如果把 worker 按照从小到大的顺序排序，那么第 i 个工人能做的工作，他右边的 (worker 值更大的)工人也能做。这意味着，如果我们遍历了所有 difficulty[j] <= worker[i] 的工作，那么从第 i 个工人到第 i+1 个工人，只需要额外遍历 worker[i] < difficulty[j] <= worker[i+1] 的工作。 (Source)

worker =         2,
difficulty  = 1, 2, 3, 5, 6
profit      = 3, 1, 7, 9, 4
                 ^     
                 3 // The maximum from difficulty <= 2    
                 
difficulty  = 1, 2, 3, _, 5, 6
worker      =    2,    4,    6
profit      = 3, 1, 7, _, 9, 4
                 ^ --> ^ --> ^  // The index moves to the right when iterating each worker, it's monotonic.
maxProfit     3  3  7  7  9  9  // max profit job for each worker that can do the job

For the first worker with ability 2, we iterate the job from the beginning to difficulty == 2, and update the maximum profit so far, which is 3. For the second worker with ability 4, we iterate the job from difficulty == 2 to difficulty == 4, and update the maximum profit so far, which is 7. The job pointer is monotonic, so we can find the maximum profit job for each worker efficiently.
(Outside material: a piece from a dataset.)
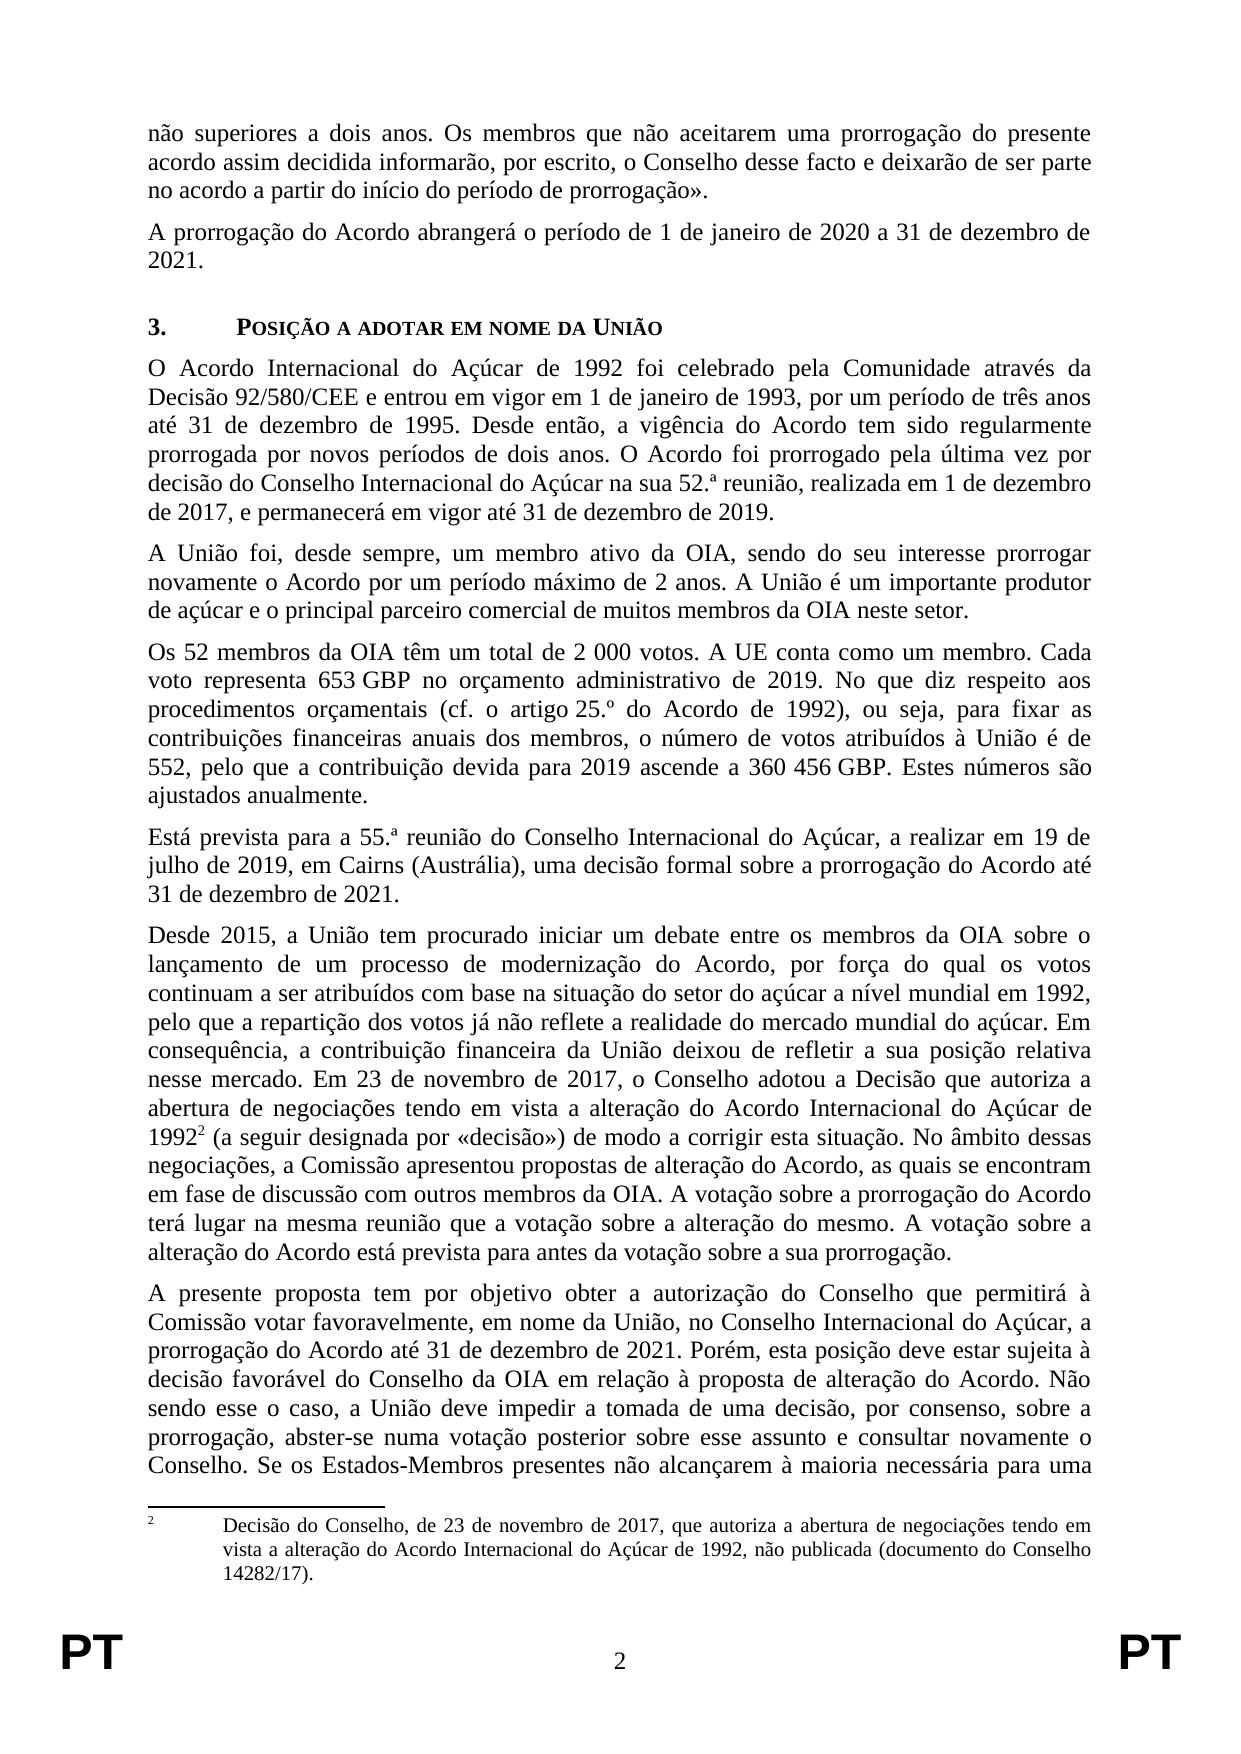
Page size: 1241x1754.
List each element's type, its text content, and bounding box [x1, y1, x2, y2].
It's similar to the precomputed maximum profit array in the binary search solution.

fun maxProfitAssignment(difficulty: IntArray, profit: IntArray, worker: IntArray): Int {
    val n = difficulty.size
    val jobs = Array<Job>(n) {
        Job(difficulty[it], profit[it])
    }
    jobs.sortBy { it.difficulty }
    worker.sort()

    var maxProfit = 0
    var totalProfit = 0
    var jobIndex = 0
    for (i in 0 until worker.size) {
        // Iterate through the jobs to find the job with the highest profit that the worker can do, the job is monotonic now.
        // difficulty = 1, 2, 3, 4, ...
        //    workers =          4
        //     profit = 3, 1, 7, 2, ...
        //              3  3  7  7  ...
        while (jobIndex < jobs.size && jobs[jobIndex].difficulty <= worker[i]) {
            maxProfit = maxOf(maxProfit, jobs[jobIndex].profit)
            jobIndex++
        }
        totalProfit += maxProfit
    }
    return totalProfit
}

• Time Complexity: O(n * log n + m * log m), where n is the number of jobs, and m is the number of workers.
  • Sorting the jobs: O(n * log n).
  • Sorting the workers: O(m * log m).
  • Iterating through the jobs and workers: O(n + m).
• Space Complexity: O(n).

Pitfalls

• Not sorting both jobs and workers can lead to inefficient solutions or incorrect matching.
• Forgetting to update the maximum profit as you iterate through jobs can result in assigning suboptimal jobs to workers.
• If jobs with higher difficulty have lower profit, not precomputing the maximum profit up to each difficulty can cause mistakes.
• Be careful with off-by-one errors when advancing pointers, especially when the worker's ability exactly matches a job's difficulty.
• If there are duplicate difficulties, ensure you always keep the highest profit for each difficulty.